While we try to teach our children all about life, our children teach us what life is all about” – Angela Schwindt.

As a parent I was surprised when my daughter behaved like a mother to my son when there was an age difference between them. Even when she was small, she had that mother instinct within her. I used to tell my son that she is his second mother. She takes care of her brother very well and always has respect and kindness towards him and elders. She has not even called her brother by his name. She always calls him by her mother tongue (Anna).

Even during her school activities, she always thought about the family and used to get something for everyone in the family. I was surprised when she got a book for her father, pen for me and a scale for her brother when she was in grade 1, during her math bazaar.

I am surprised when she wholeheartedly contributes to charity and others.
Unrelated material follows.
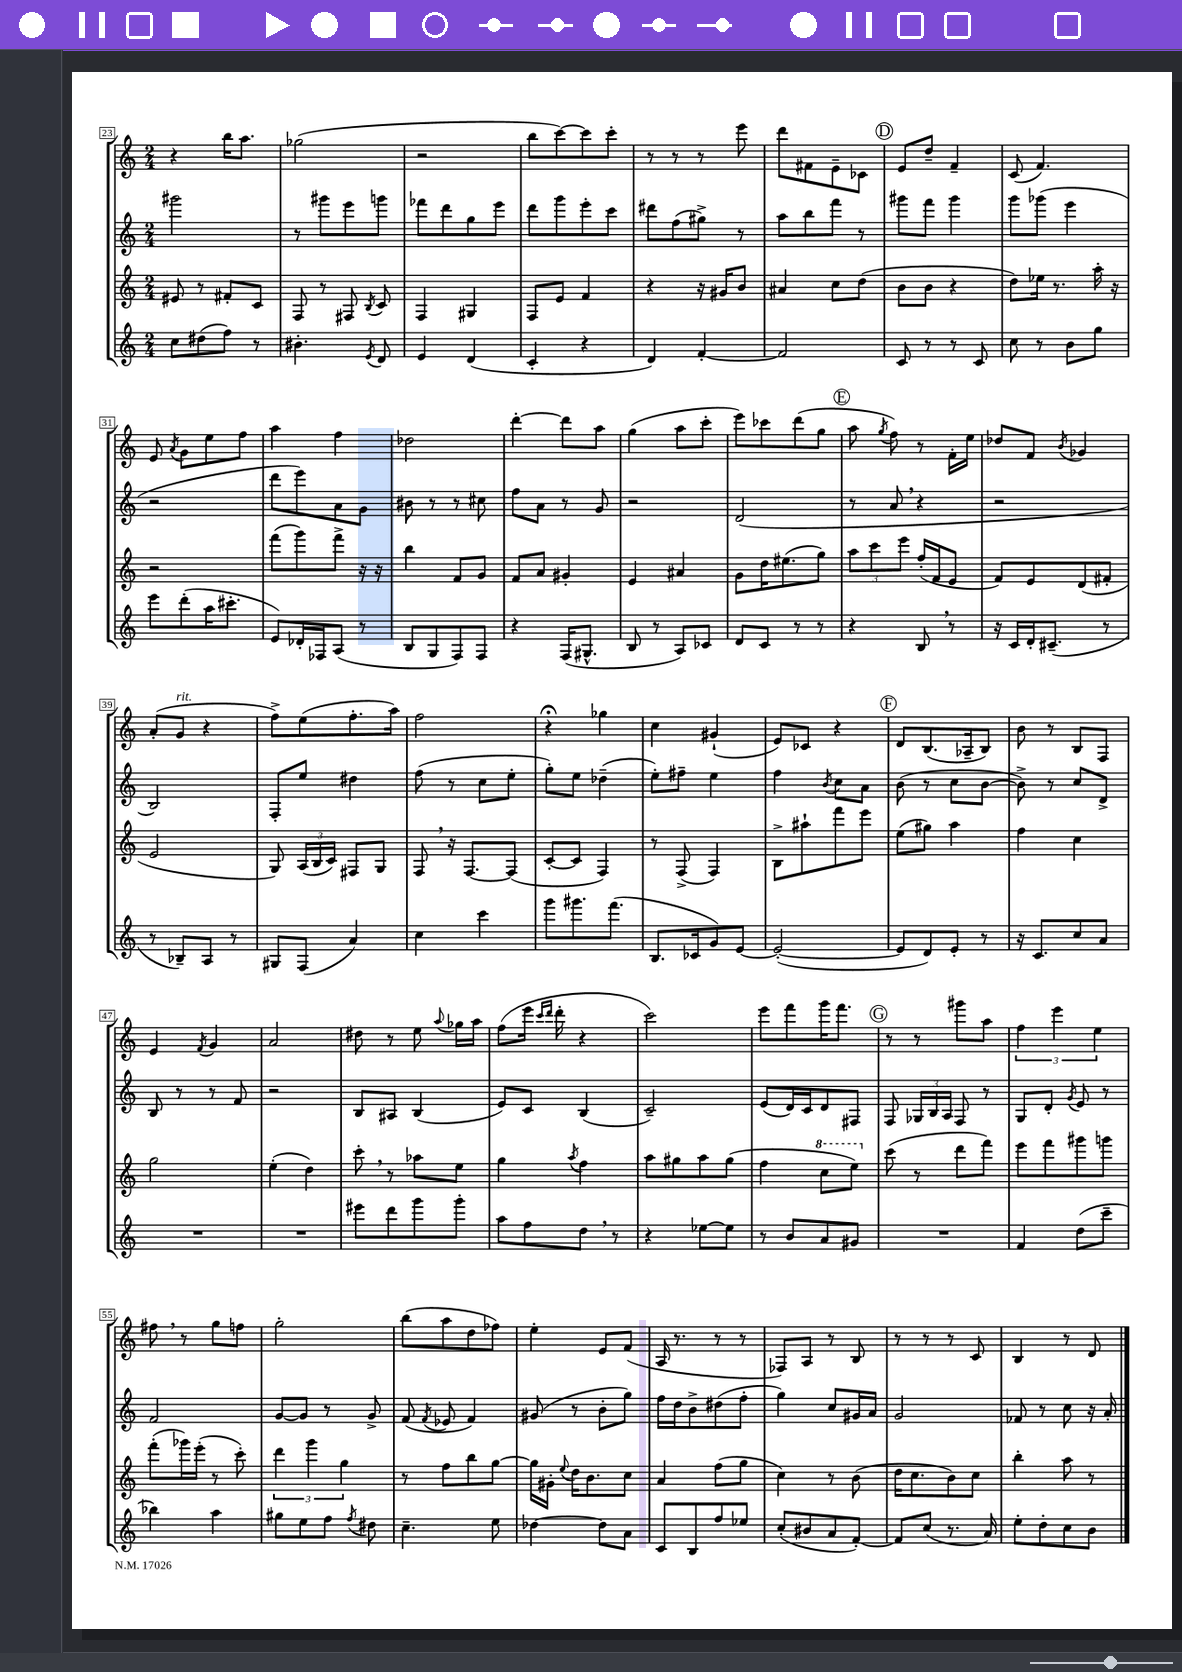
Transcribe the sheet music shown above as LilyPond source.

She understands when she needs something from the shop and when we tell her that we will get it later, she understands the situation and just walks along with us without any frustration or tears in her eyes.

She understands everything that we tell or teach her at home. We need to just tell her once or twice for her practices and she follows it. Even when somebody is sick in the family she prays and makes the person comfortable. That’s a big lesson I learned from her.
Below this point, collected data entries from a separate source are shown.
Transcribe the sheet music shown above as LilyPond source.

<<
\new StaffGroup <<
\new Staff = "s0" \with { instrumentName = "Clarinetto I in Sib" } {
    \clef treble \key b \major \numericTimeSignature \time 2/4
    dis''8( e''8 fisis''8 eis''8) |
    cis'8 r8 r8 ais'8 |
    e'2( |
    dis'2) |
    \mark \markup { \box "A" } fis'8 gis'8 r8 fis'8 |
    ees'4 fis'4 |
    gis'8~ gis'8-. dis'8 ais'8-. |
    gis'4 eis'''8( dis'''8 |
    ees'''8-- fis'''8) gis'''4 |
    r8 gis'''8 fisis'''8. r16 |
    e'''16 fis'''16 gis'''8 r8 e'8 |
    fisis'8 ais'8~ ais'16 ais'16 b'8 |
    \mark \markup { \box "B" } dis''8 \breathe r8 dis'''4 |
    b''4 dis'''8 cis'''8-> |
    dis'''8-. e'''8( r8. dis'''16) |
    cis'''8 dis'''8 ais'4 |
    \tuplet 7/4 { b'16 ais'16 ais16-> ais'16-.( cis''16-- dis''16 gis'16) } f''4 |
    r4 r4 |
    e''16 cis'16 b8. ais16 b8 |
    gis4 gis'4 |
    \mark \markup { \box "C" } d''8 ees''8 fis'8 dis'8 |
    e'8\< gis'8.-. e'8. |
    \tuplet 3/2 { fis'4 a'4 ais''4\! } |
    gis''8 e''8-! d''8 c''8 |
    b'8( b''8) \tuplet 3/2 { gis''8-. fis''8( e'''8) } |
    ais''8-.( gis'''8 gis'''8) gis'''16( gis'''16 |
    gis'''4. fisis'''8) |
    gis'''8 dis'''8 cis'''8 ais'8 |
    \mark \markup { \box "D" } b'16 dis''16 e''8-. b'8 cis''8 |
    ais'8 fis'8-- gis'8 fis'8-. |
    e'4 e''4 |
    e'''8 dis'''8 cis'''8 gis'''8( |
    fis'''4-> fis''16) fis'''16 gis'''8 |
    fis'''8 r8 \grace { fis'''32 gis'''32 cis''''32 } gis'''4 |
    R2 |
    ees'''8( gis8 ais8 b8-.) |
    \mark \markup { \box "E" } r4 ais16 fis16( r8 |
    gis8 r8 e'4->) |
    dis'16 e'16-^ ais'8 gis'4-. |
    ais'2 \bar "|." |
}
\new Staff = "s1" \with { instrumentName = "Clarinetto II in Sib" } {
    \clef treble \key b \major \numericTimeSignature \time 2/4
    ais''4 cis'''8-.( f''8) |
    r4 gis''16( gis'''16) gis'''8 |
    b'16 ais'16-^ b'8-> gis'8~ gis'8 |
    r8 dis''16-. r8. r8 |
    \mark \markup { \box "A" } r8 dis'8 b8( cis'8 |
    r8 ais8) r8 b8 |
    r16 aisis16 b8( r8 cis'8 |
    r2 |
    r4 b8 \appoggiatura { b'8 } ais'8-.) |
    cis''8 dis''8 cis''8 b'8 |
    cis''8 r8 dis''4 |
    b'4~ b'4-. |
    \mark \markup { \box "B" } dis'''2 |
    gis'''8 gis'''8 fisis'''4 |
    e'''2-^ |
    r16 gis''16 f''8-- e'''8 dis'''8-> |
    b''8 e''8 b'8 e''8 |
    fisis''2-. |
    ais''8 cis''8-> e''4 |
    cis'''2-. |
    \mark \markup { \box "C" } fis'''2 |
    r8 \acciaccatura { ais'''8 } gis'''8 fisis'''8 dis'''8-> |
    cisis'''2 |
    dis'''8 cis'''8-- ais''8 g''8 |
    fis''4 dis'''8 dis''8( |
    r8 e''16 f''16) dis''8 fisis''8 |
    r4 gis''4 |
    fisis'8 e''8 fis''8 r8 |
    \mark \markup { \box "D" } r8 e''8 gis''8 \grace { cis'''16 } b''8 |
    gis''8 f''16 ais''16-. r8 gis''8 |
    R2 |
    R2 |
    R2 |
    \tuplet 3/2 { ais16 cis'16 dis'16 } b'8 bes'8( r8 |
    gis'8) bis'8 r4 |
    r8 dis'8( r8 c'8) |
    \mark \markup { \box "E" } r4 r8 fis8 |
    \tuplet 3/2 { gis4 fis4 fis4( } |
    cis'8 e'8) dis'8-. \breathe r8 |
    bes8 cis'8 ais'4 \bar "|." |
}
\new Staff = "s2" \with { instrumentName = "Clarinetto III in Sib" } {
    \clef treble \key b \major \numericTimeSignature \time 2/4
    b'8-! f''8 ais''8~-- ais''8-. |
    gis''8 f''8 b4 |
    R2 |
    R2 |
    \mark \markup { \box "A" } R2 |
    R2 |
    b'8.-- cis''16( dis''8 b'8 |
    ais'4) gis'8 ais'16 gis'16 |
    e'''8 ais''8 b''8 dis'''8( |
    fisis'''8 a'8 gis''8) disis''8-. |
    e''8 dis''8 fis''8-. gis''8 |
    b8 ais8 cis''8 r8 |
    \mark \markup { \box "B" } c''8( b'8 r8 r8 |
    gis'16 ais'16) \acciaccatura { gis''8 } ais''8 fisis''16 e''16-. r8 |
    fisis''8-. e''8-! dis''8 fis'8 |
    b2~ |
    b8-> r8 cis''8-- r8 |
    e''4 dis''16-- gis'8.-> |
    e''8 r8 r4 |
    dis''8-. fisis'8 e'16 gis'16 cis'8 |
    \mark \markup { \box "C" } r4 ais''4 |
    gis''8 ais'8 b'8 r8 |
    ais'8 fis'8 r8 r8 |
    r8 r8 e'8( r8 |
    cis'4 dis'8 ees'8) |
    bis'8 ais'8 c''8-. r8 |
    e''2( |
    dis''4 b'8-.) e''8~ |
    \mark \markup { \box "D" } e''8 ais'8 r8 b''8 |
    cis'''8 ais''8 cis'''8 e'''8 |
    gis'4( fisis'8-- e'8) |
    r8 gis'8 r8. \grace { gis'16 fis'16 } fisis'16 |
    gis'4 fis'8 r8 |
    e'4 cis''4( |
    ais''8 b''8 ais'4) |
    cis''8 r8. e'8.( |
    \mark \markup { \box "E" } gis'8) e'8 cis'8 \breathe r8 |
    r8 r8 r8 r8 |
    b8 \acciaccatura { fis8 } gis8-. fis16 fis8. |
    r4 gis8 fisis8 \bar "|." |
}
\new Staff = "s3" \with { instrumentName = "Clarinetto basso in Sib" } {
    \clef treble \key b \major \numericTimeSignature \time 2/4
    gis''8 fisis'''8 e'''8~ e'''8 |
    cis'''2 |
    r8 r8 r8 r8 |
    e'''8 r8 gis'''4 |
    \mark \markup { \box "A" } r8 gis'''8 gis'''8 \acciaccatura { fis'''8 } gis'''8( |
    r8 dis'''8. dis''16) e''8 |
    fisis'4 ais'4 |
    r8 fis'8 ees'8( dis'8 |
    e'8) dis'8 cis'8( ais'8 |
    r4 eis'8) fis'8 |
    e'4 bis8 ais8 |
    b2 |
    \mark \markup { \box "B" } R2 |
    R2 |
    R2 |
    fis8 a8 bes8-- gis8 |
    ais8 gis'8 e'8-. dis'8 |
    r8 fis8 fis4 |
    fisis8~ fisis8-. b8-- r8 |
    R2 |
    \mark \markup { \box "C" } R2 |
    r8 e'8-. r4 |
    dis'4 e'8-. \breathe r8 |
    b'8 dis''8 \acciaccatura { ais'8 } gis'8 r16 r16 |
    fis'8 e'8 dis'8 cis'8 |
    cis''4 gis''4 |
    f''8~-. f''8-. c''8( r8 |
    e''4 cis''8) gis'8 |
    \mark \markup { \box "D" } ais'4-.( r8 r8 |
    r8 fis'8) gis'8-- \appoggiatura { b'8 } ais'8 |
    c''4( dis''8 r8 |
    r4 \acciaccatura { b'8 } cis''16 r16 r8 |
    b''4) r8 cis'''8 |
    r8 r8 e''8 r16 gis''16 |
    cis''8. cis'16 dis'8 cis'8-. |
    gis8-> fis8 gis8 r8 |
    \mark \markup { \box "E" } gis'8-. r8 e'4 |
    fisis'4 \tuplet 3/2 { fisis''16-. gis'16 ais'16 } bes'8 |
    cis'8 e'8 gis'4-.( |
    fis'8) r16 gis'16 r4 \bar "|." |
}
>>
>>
She likes to help her parents and her siblings. She is always open and always tries to help everyone. She volunteers herself to help others and parents. She is very adaptable when we are outside or in the family or with the friends. She is very kind and respectful with others and parents.
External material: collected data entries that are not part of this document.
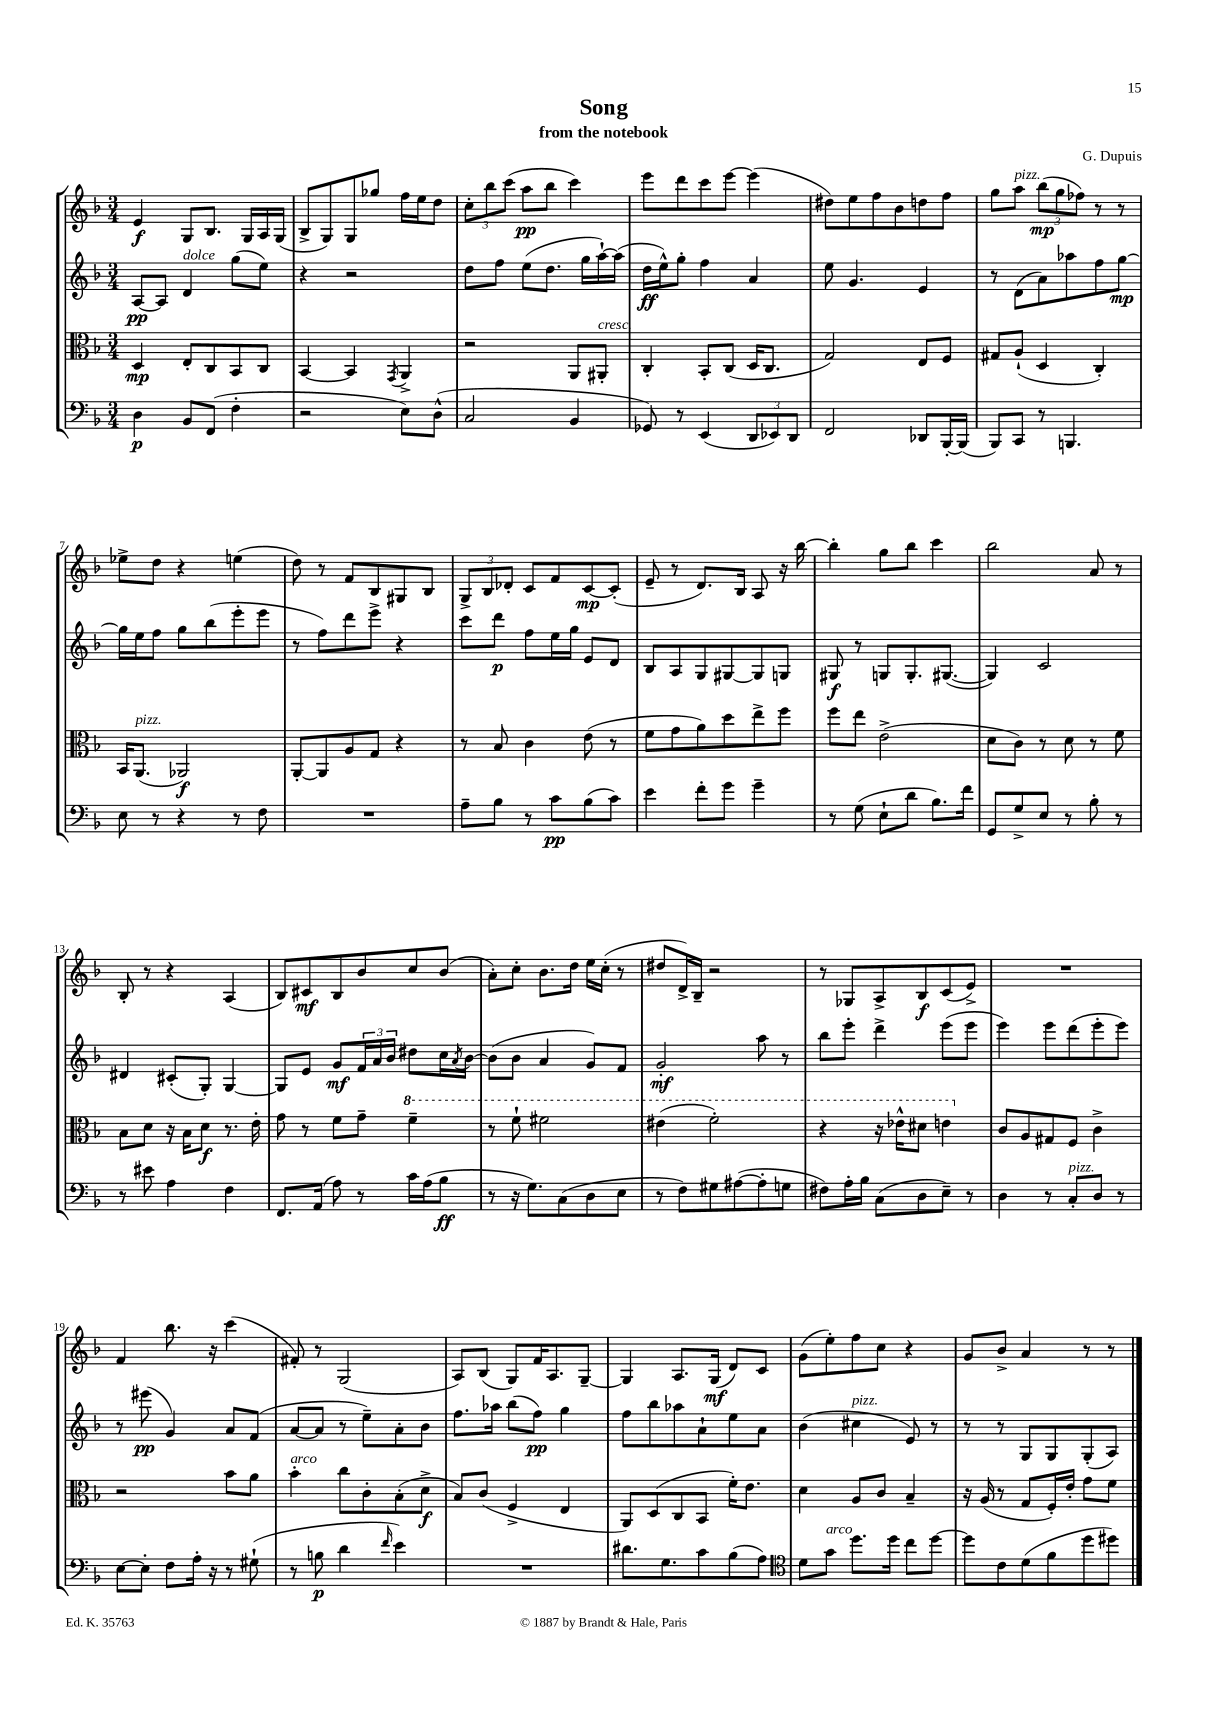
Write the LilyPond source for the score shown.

\header { title = "Song" composer = "G. Dupuis" subtitle = "from the notebook" }
<<
\new StaffGroup <<
\new Staff = "s0" {
    \clef treble \key f \major \numericTimeSignature \time 3/4
    e'4\f g8 bes8. g16 a16 g16( |
    bes8-> g8) g8 ges''8 f''16 e''16 d''8 |
    \tuplet 3/2 { c''8-. bes''8 c'''8( } a''8\pp bes''8 c'''4) |
    e'''8 d'''8 c'''8 e'''8~ e'''4( |
    dis''8) e''8 f''8 bes'8 d''8 f''8 |
    g''8 a''8^\markup { \italic "pizz." } \tuplet 3/2 { bes''8\mp( g''8 fes''8) } r8 r8 |
    ees''8-> d''8 r4 e''4( |
    d''8) r8 f'8 bes8 gis8 bes8 |
    \tuplet 3/2 { g8-> bes8 des'8-. } c'8 f'8 c'8~\mp c'8-.( |
    e'8-- r8 d'8.) bes16 a8 r16 bes''16~ |
    bes''4-. g''8 bes''8 c'''4 |
    bes''2 a'8 r8 |
    bes8-. r8 r4 a4( |
    bes8) cis'8\mf bes8 bes'8 c''8 bes'8( |
    a'8-.) c''8-. bes'8. d''16 e''16 c''16-.( r8 |
    dis''8 d'16->) bes16-- r2 |
    r8 ges8 a8-> bes8\f c'8( e'8->) |
    R2. |
    f'4 bes''8. r16 c'''4( |
    fis'8-.) r8 g2( |
    a8) bes8( g8) f'16 a8. g8~-- |
    g4 a8. g16\mf( d'8) c'8 |
    g'8( e''8-.) f''8 c''8 r4 |
    g'8 bes'8-> a'4 r8 r8 \bar "|." |
}
\new Staff = "s1" {
    \clef treble \key f \major \numericTimeSignature \time 3/4
    a8~\pp a8 d'4^\markup { \italic "dolce" } g''8( e''8) |
    r4 r2 |
    d''8 f''8 e''8( d''8. g''16 a''16~-!) a''16( |
    d''16\ff e''16-^) g''8-. f''4 a'4 |
    e''8 g'4. e'4 |
    r8 d'8( a'8) aes''8 f''8 g''8~\mp |
    g''16 e''16 f''8 g''8 bes''8( e'''8-. e'''8 |
    r8 f''8) d'''8 e'''8-> r4 |
    c'''8 d'''8\p f''8 e''16 g''16 e'8 d'8 |
    bes8 a8 g8 gis8~ gis8 g8 |
    gis8\f r8 g8 g8.-. gis8.~( |
    gis4) c'2 |
    dis'4 cis'8-.( g8-.) g4~ |
    g8 e'8 g'8\mf \tuplet 3/2 { f'16 a'16 bes'16 } dis''8 c''16 \acciaccatura { a'8 } bes'16~ |
    bes'8( bes'8 a'4 g'8) f'8 |
    g'2-.\mf a''8 r8 |
    bes''8 e'''8-. d'''4-> e'''8( e'''8 |
    e'''4) e'''8 d'''8( e'''8-. e'''8) |
    r8 eis'''8\pp( g'4) a'8 f'8( |
    a'8~ a'8 r8 e''8--) a'8-. bes'8 |
    f''8. aes''16 bes''8( f''8\pp) g''4 |
    f''8 bes''8 aes''8 a'8-! e''8 a'8 |
    bes'4( cis''4^\markup { \italic "pizz." } e'8) r8 |
    r8 r8 g8 g8 g8-.( a8) \bar "|." |
}
\new Staff = "s2" {
    \clef alto \key f \major \numericTimeSignature \time 3/4
    d4\mp e8-. c8 bes,8 c8 |
    bes,4~ bes,4 \acciaccatura { g,8 } a,4-> |
    r2 a,8 ais,8-.^\markup { \italic "cresc." } |
    c4-. bes,8-. c8( d16 c8. |
    g2) e8 f8 |
    gis8 a8-!( d4 c4-.) |
    bes,16 a,8.^\markup { \italic "pizz." }( aes,2\f) |
    a,8~-. a,8 a8 g8 r4 |
    r8 bes8 c'4 e'8( r8 |
    f'8 g'8 a'8) d''8 e''8-> f''8 |
    f''8 e''8 e'2->( |
    d'8 c'8) r8 d'8 r8 f'8 |
    bes8 d'8 r16 bes16 d'8\f r8. e'16-. |
    g'8 r8 f'8 g'8-- \ottava #1 f''4-- |
    r8 f''8-! fis''2 |
    eis''4( f''2-.) |
    r4 r16 ees''16-^ dis''8 e''4 \ottava #0 |
    c'8 a8 gis8 f8 c'4-> |
    r2 bes'8 a'8 |
    bes'4-.^\markup { \italic "arco" } c''8 c'8-. bes8-.( d'8->\f |
    bes8) c'8( f4-> e4 |
    a,8) d8( c8 bes,8 f'16-.) e'8. |
    d'4 a8 c'8 bes4-- |
    r16 a16( r8 g8 f16-.) e'16-. g'8 f'8 \bar "|." |
}
\new Staff = "s3" {
    \clef bass \key f \major \numericTimeSignature \time 3/4
    d4\p bes,8 f,8( f4-. |
    r2 e8) d8-^( |
    c2 bes,4 |
    ges,8) r8 e,4( \tuplet 3/2 { d,8 ees,8) d,8 } |
    f,2 des,8 bes,,16~-. bes,,16( |
    bes,,8) c,8 r8 b,,4. |
    e8 r8 r4 r8 f8 |
    R2. |
    a8-- bes8 r8 c'8\pp bes8( c'8) |
    e'4 f'8-. g'8 g'4-- |
    r8 g8( e8-! d'8 bes8.) f'16 |
    g,8 g8-> e8 r8 bes8-. r8 |
    r8 eis'8 a4 f4 |
    f,8. a,16( a8) r8 c'16 a16( bes8\ff |
    r8 r16 g8.) c8( d8 e8 |
    r8 f8) gis8 ais8~( ais8-. g8 |
    fis8) a16-. bes16 c8( d8 e8--) r8 |
    d4 r8 c8-.^\markup { \italic "pizz." } d8 r8 |
    e8~ e8-. f8 a16-. r16 r8 gis8-!( |
    r8 b8\p d'4 \grace { f'16 } e'4) |
    R2. |
    dis'8. g8. c'8 bes8( a8) |
    \clef tenor d'8 g'8^\markup { \italic "arco" } d''8. d''16 c''8 d''8~ |
    d''8 c'8 d'8( f'8 d''8 dis''8) \bar "|." |
}
>>
>>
All these four years of school, she was praised by all her teachers and there was no negative remark from the school. We feel so happy and proud about the kid as a parent. There was always a wholehearted participation in every activity in class, in school like music, dance. I really feel very proud of my daughter whenever I see her performing in stage very well. The school supports my child and encourages her to do better and make her shine brighter. It is because of the school and home support she can do or perform very well.

   The perspective goals that can encourage other parents are:

  1. The power of letting them try everything on their own. It is okay to face small frustrations, that’s where confidence blooms.
  2. Listening changes everything in a child’s behavior or moods.

     3. A small act can make a big change. Parents are encouraged to create a
          small rituals that build connection and gratitude.

  • Finding grace in imperfection is a reminder that love doesn’t require         perfection. Sharing can reassure that other parents’ mistakes don’t define us.           The child forgives the parent quickly.

The child is an unexpected teacher when we make a mistake and reminds us to use the golden words. It is a moment when they become teachers to us.

Other parents might find hope knowing that growth is mutual – parenting is a two-way education.